For his missive against Prashant Kishor, a Congressman was suspended from the party for 6 years.
Highlights
- Prashant Kishor was election strategist for Congress in UP
- He was instrumental in Akhilesh Yadav alliance
- Party won just 7 seats; he also handled Punjab, where Congress won
Lucknow:
As the Congress searches for an explanation for its rock-bottom performance in Uttar Pradesh, a poster, put up at the party office in the state capital of Lucknow, pointed a very large finger: Find Prashant Kishor, Congress strategist. The hoarding, which was taken down Saturday morning, offered a five-lakh award, and made no attempt to conceal the identity of the purveyor. In fact, it bragged a large photo of him: Rajesh Singh, a Congressman for more than two decades who has served four times as a secretary for the UP Congress.
For his missive against Mr Kishor, the politician was suspended on Sunday from the party for six years. The penalty was declared at a meeting held over the weekend between Raj Babbar, the actor-turned-politician who was made president of the Congress in UP ahead of the election, and the modest group of seven newly-elected state legislators from the party. This is the Congress' worst performance in India's most-populous state and the homestead of the party's Gandhi dynasty.
"I stand by what I did. Prashant Kishor took us for a ride. We are honest workers who have given our blood and sweat for the party. Yet our views in the election were totally ignored. This (defeat) is the result of hiring these consultants who are out to make a quick buck," Mr Singh alleged.
Mr Kishor, who is in his late 30s, was credited with abetting Prime Minister Narendra Modi's huge victory in 2014. Then, two years later, he signed up with the Congress to handle its election campaign in Uttar Pradesh and Punjab. The hill state of Uttarakhand was a late addition to his tasks. The Congress won Punjab but was totally eclipsed in UP and Uttarakhand, where the PM led his party to a walloping majority.
Captain Amarinder Singh, the 75-year-old Chief Minister of Punjab, has acknowledged Mr Kishor's role in his victory- the sole bright spot for the Congress in a spate of recent elections.
In two other states- Goa and Manipur- where the Congress won the most seats,
it blew its shot at forming the government with ineffectual and slow negotiations with regional parties. The BJP is now in power in both.
Rahul Gandhi, who is running the Congress - his mother and party chief Sonia Gandhi is unwell - has been sheltered from accountability by a series of colleagues upholding the party tradition of unquestioning allegiance to their First Family.

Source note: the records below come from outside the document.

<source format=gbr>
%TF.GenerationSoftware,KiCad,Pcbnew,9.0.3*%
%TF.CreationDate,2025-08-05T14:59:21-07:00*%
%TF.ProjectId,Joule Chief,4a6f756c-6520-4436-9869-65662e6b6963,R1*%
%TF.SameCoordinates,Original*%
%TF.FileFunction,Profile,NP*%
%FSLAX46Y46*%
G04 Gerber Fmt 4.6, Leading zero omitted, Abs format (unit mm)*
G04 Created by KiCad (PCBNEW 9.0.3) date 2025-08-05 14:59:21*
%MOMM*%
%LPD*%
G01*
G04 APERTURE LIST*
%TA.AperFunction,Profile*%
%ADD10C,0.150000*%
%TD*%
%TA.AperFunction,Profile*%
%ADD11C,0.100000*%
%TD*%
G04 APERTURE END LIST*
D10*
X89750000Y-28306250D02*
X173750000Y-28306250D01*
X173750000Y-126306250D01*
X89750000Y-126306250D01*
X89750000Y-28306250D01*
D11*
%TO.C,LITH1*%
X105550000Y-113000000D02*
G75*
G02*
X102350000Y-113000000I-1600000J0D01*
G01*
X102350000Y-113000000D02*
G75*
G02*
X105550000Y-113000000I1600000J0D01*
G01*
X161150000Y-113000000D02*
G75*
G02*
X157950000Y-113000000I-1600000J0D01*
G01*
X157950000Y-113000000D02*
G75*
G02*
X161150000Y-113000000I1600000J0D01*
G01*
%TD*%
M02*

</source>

Mr Gandhi left the country late last week to spend time with his mother abroad and will escort her home, the Congress said, without elaborating on timelines or where the Gandhis are.

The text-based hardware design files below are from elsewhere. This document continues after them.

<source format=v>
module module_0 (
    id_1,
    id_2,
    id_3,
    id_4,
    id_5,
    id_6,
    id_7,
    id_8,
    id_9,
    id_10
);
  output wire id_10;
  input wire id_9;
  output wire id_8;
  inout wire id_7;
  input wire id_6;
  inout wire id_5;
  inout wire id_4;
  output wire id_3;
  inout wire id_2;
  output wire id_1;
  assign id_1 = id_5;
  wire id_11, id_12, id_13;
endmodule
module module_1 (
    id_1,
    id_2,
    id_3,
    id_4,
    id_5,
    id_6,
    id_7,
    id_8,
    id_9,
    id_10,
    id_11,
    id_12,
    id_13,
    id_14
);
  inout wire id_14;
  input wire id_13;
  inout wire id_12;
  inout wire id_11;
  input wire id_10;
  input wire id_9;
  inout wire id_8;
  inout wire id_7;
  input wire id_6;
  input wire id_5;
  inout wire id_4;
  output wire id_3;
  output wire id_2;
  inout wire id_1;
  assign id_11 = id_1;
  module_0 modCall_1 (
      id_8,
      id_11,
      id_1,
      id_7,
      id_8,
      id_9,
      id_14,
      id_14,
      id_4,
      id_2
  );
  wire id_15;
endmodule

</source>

Mr Kishor, who embraced modern electioneering techniques, was loaned out to the Congress by Bihar Chief Minister Nitish Kumar, who has given him the rank of a cabinet minister as a thank you for the role the strategist played in his re-election in 2015.

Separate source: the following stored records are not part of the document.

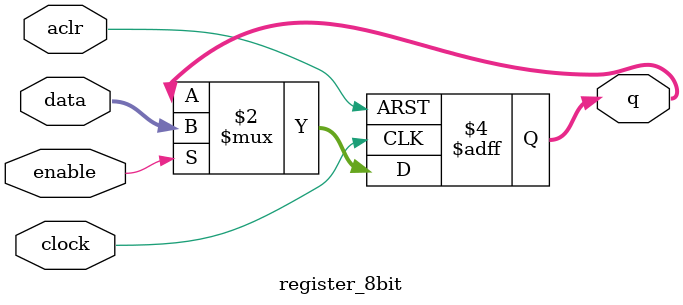
<source format=v>
`timescale 1 ps / 1 ps
module register_8bit (
	aclr,
	clock,
	data,
	enable,
	q);

	input	  aclr;
	input	  clock;
	input	[7:0]  data;
	input	  enable;
	output reg	[7:0]  q;
	
	always @(posedge clock, posedge aclr)
	begin
		if (aclr)
			q <= 8'b0;
		else if (enable)
			q <= data;
	end

endmodule
</source>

He largely avoids the public eye but engages the press and senior party figures regularly and has a backroom team of researchers analysing census data to more effectively translate votes into seats. During the UP campaign, he repeatedly clashed with stalwarts like Ghulam Nabi Azad over his choices, and failed to persuade Mr Gandhi's popular sister, Priyanka, to step up as the presumptive Chief Minister.
He was one of the driving forces of the Congress' alliance with Akhilesh Yadav, the 43-year-old who lost his bid to return as Chief Minister of Uttar Pradesh. Of a possible 403 seats, Mr Yadav's Samajwadi Party won 47; the Congress landed seven. In Mr Gandhi's parliamentary constituency of Amethi, the BJP won three of five assembly seats, a considerable humiliation for the Congress leader.